Task to carry out » Extend the forum thread on launching a browser from a Perl script, picking up after its final sentence.

Re: Opening URL in instrumented browser
by Arunbear (Prior) on Sep 17, 2013 at 16:20 UTC
    system perhaps? e.g.
    perl -e 'system(q[opera --remote "openURL(http://www.perlmonks.org/)"] +)'
      I need to get the control back to my perl program. I guess the above call is a blocking call??

        From the documentation on system:

        Does exactly the same thing as exec LIST , except that a fork is done first and the parent process waits for the child process to exit.

        Another alternative would be to use backticks instead of system. I personally consider this as a "quick" and "dirty" method even though I do use it a lot. There are some potential problems with using this method. Off hand I don't remember what all of the issues are, but I believe that there are better ways to launch another program and return control back to the Perl script without waiting for the launched program to return control.

        Yes, it is a blocking call:
        % perl -E 'system(q[opera http://www.perlmonks.org/]); say "hello!" ' + hello!

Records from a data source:

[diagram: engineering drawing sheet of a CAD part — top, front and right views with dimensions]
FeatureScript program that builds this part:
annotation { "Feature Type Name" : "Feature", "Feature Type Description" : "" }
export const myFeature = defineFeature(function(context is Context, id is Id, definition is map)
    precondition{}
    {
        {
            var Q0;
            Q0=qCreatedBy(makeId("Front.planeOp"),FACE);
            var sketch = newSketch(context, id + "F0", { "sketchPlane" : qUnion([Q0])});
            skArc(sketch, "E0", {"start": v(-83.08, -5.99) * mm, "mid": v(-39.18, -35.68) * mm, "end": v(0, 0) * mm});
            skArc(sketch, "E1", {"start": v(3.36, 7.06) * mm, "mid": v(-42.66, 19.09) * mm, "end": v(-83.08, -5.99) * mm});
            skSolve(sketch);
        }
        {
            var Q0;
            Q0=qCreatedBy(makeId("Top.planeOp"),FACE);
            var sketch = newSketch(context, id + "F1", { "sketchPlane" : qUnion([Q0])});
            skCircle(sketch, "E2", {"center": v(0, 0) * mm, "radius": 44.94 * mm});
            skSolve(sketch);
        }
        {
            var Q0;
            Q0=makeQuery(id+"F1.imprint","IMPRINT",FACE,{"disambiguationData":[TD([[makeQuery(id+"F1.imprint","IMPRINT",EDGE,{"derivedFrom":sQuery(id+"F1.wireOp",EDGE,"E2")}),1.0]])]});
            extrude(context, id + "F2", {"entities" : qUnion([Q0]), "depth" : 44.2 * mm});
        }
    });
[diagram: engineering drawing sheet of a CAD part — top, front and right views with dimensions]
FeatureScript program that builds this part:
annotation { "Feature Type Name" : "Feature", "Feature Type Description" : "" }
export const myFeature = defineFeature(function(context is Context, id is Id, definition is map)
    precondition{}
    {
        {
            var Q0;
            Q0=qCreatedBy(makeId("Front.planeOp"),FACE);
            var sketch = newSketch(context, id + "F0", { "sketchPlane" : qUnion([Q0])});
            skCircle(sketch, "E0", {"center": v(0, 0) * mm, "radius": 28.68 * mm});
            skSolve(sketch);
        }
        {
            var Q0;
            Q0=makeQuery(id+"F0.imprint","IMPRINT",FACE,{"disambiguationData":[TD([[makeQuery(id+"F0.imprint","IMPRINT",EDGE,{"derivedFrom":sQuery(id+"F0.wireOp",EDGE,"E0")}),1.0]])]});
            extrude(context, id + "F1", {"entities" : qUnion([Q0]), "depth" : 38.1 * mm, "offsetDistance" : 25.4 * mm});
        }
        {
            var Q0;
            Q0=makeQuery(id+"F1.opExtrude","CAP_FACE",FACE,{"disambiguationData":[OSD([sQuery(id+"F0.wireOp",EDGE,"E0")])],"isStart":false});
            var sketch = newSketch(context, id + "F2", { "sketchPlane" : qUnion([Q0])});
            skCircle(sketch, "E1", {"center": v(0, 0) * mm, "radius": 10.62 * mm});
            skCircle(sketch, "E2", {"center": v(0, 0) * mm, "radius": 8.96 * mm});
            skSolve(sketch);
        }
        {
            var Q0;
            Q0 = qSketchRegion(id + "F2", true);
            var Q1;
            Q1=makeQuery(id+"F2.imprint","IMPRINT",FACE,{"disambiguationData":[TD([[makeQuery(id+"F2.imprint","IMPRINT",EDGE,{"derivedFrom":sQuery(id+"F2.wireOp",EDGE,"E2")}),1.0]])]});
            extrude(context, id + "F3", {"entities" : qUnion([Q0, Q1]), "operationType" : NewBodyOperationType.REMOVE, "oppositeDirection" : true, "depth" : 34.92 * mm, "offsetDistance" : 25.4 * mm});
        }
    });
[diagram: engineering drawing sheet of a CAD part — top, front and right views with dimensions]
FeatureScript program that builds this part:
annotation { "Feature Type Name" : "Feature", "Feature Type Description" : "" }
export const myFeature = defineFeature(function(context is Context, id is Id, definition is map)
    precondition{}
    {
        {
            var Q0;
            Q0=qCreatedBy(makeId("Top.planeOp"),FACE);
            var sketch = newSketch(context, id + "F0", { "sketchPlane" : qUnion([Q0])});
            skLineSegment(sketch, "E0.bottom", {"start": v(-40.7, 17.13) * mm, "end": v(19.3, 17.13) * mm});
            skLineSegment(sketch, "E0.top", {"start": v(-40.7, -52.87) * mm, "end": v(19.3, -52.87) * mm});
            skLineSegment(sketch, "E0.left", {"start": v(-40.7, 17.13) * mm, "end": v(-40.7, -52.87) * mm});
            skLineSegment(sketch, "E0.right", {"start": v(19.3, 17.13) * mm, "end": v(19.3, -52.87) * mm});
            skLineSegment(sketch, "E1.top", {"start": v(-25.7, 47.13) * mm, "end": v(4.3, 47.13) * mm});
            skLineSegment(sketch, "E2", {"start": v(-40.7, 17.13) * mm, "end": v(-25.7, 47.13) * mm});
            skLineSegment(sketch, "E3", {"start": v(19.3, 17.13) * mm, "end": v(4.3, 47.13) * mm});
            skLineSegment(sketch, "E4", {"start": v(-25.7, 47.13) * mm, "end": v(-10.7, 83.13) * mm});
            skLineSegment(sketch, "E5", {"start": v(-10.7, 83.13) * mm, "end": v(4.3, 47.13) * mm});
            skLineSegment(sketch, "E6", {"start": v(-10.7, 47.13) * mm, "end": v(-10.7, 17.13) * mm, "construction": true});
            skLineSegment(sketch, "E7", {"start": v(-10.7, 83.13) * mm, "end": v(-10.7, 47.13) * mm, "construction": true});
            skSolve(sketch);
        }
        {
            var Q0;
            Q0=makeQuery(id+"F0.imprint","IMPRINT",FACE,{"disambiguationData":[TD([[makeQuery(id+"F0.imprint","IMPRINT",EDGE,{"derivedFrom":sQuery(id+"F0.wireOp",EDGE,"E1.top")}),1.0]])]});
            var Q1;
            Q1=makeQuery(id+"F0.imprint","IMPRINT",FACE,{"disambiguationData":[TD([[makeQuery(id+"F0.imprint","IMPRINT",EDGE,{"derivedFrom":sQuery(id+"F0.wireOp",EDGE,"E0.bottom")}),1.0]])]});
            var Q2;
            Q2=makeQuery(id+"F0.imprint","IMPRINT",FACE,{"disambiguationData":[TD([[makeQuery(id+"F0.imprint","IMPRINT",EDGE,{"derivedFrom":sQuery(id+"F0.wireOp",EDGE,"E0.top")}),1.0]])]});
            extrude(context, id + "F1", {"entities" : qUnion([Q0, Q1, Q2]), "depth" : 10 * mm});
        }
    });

Task answer »
        That only prints "hello!" once Opera exists. Non-blocking alternatives are:
        % perl -E 'system(q[opera http://www.perlmonks.org/ &]); say "hello!" +' hello!
        i.e. launching in the background, or
        % perl -E '$r = fork; if($r == 0) { exec(q[opera http://www.perlmonks. +org/]) } elsif(defined $r) { say "hello!" }' hello!
        which forks off a child process, and uses exec (so the child process doesn't hang around waiting for the browser process to end).
Re: Opening URL in instrumented browser
by bulk88 (Priest) on Sep 18, 2013 at 04:15 UTC
    On Windows use the "start" command. It will return immediately without waiting for the child process to exit.